An instructive decision made by the Criminal Investigation Court confirmed that there were indications that Guimarães had committed domestic violence against Carrilho. In May 2015, the judges of the Appeals Court decided to not bring Guimarães to trial and harshly criticise one of the judges at the Criminal Investigations Court who accused her of domestic violence against Carrilho.

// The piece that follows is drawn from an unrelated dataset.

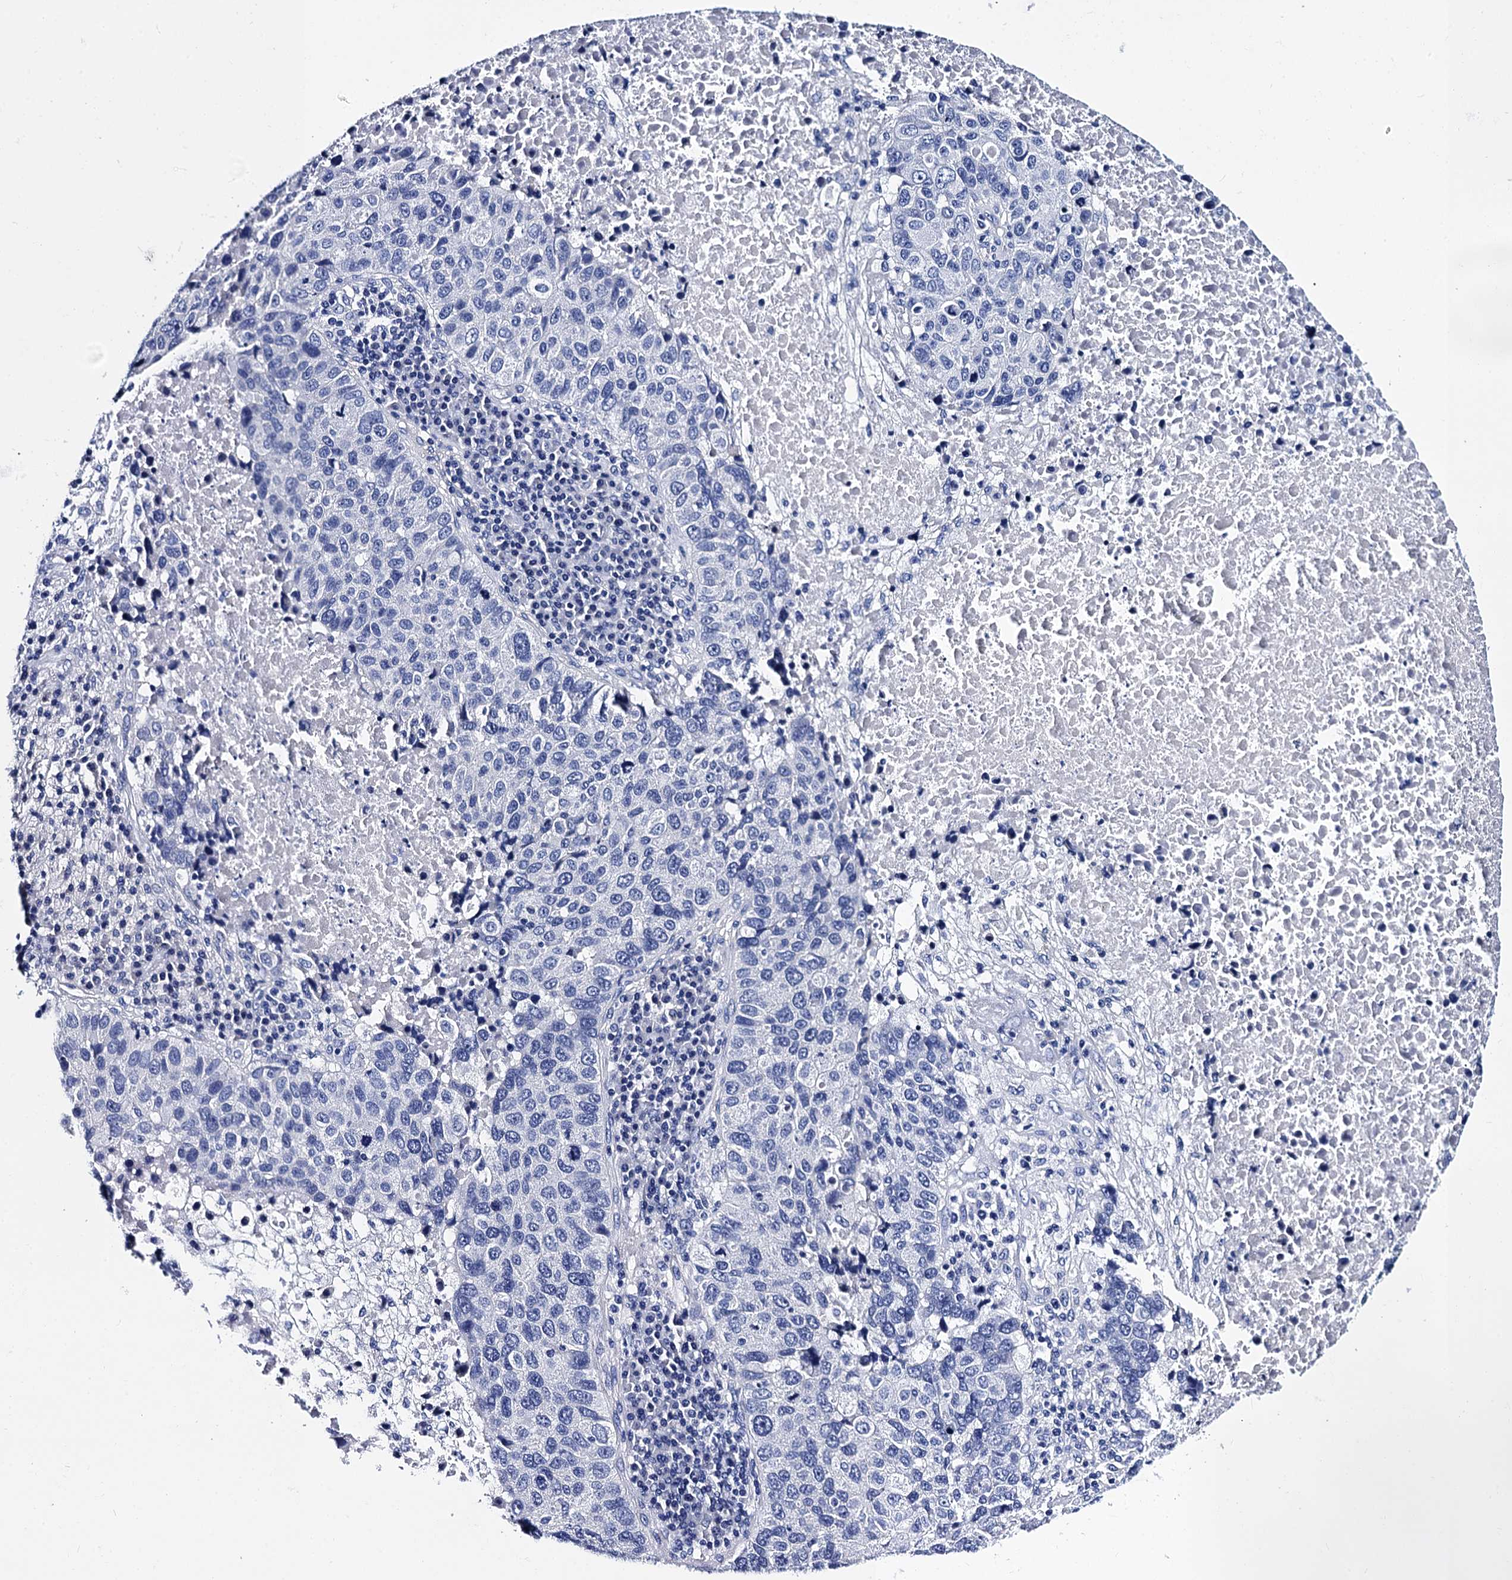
{"staining": {"intensity": "negative", "quantity": "none", "location": "none"}, "tissue": "lung cancer", "cell_type": "Tumor cells", "image_type": "cancer", "snomed": [{"axis": "morphology", "description": "Squamous cell carcinoma, NOS"}, {"axis": "topography", "description": "Lung"}], "caption": "DAB immunohistochemical staining of human lung squamous cell carcinoma shows no significant positivity in tumor cells.", "gene": "MYBPC3", "patient": {"sex": "male", "age": 73}}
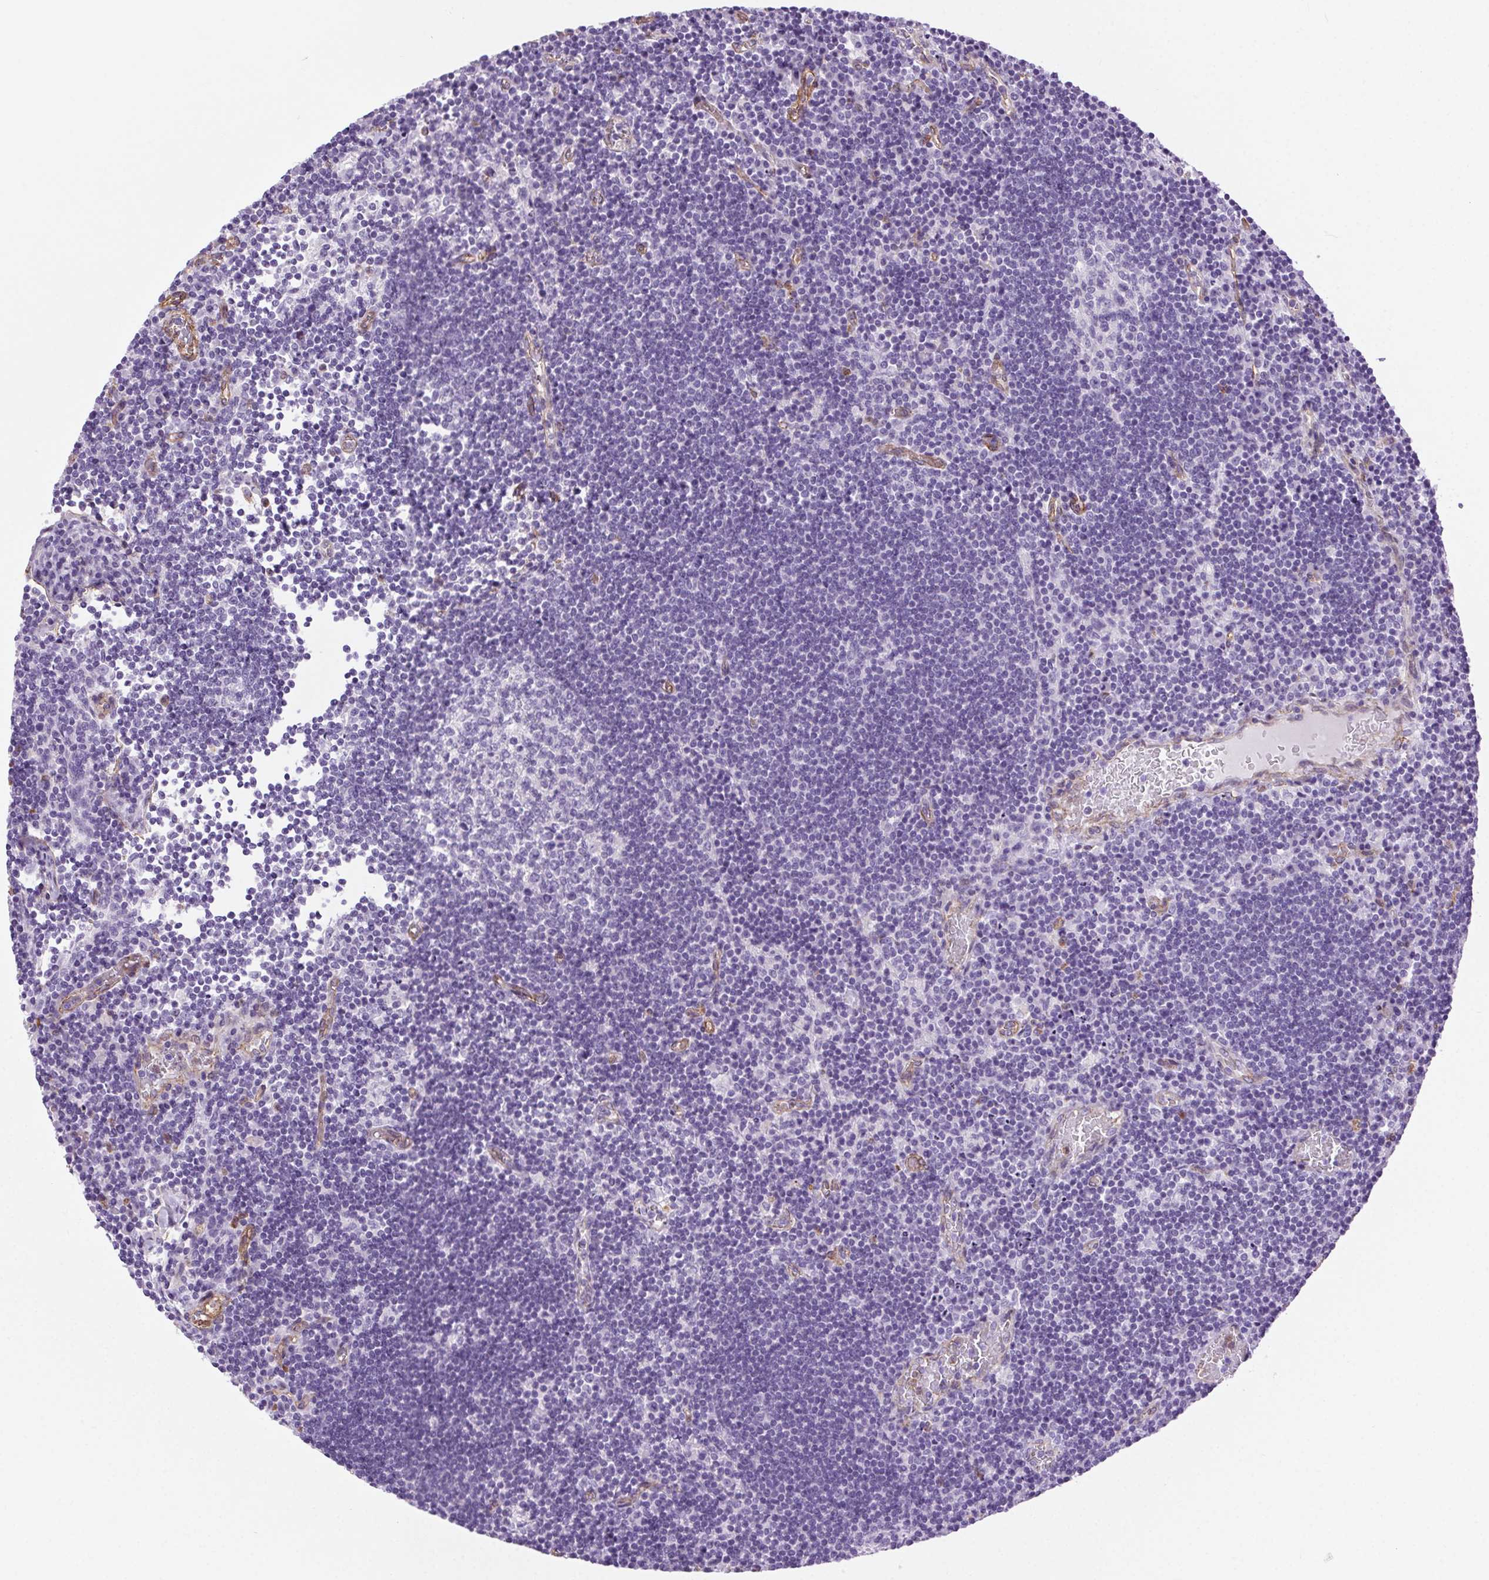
{"staining": {"intensity": "negative", "quantity": "none", "location": "none"}, "tissue": "lymph node", "cell_type": "Germinal center cells", "image_type": "normal", "snomed": [{"axis": "morphology", "description": "Normal tissue, NOS"}, {"axis": "topography", "description": "Lymph node"}], "caption": "DAB immunohistochemical staining of normal lymph node shows no significant positivity in germinal center cells. (DAB IHC visualized using brightfield microscopy, high magnification).", "gene": "SHCBP1L", "patient": {"sex": "male", "age": 67}}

In March 2016, she lost custody of her son, Dinis, who would go on to reside with Carrilho. On 19 February 2021, the police was called to Guimarães' house to take her daughter, Carlota, out of the residence, to send to her father, Carrilho, with Guimarães having also lost custody of her. In September 2021, after submitting to psychological tests and alcohol tests, she regained partial custody of Carlota for 2/3rds of the month, with the remaining third of the month being with Carrilho.

== Filmography ==

=== SIC ===

Year(s): Channel; Program; Notes
1997: SIC; Chuva de Estrelas 4; Presenter
1997–1998: Chuva de Estrelas 5
1998: Furor
1998–1999: Chuva de Estrelas 6
1999–2000: Chuva de Estrelas 7
1999: Duetos Improvistos; Presenter, with António Victorino de Almeida
2001: SIC Notícias; Terceiro Elemento; Presenter
2001–2003: Sociedade das Belas-Artes
2002: SIC; Mentes Brilhantes
2002–2004: SIC Notícias; Oriente
2006–2016: SIC; Globos de Ouro
2006: Exclusivo SIC; Presenter, with Ricardo Pereira
SIC Notícias: Páginas Soltas; Presenter
2006–2008: SIC; Campeonato da Língua Portuguesa
2007: Família Superstar
2008: Natal de Esperança
2009: Atreve-te a Cantar
MF - Sarilhos em Casa: Presenter, with Eduardo Madeira [pt]
2010: Verdade ou Talvez Não; Presenter
Gala de Natal Arredonda
2011: Portugal Tem Talento
Peso Pesado 2
2012: Ídolos 5; Jury member
Toca a Mexer: Presenter
2013: Olé; Presenter, with José Figueiras [pt]
2013–2014: Factor X 1; Presenter, with João Manzarra
2014: O Poder do Amor; Presenter
2015: Peso Pesado: Teen
2017: E agora o que é que eu faço?
2018: Queridas Manhãs - Regresso às Aulas
2020: 24 Horas de Vida
Central de Natal: Participant
2021 / 2022: Estamos em Casa; Presenter
Júlia: Presenter, in the absence of Júlia Pinheiro [pt]
2021–2022: Alô Marco Paulo; Presenter, alongside Marco Paulo, in the absence of Ana Marques [pt]
2021: Alô Portugal; Presenter, alongside José Figueiras, in the absence of Ana Marques
A Máscara 3: Competitor
2022: Cantor ou Impostor?')
2022–2024: SIC Mulher; Irresistível; Presenter
2023: SIC; SIC 30 Anos - É Bom Vivermos Juntos; Participation
Sangue Oculto: Special participation
2024: SIC Mulher; Temos de Falar; Presenter, with Ana Galvão [pt] and Ana Garcia Martins [pt]
SIC: Hell's Kitchen - Famosos (2nd season); Competitor

=== TVI ===
- Passaporte
- Primeira Fila
- Novo Jornal

===Theatre===
Guimarães debuted in theatre on 21 November 2016, playing the role of Ava Gardner at A Barraca theatre in Lisbon.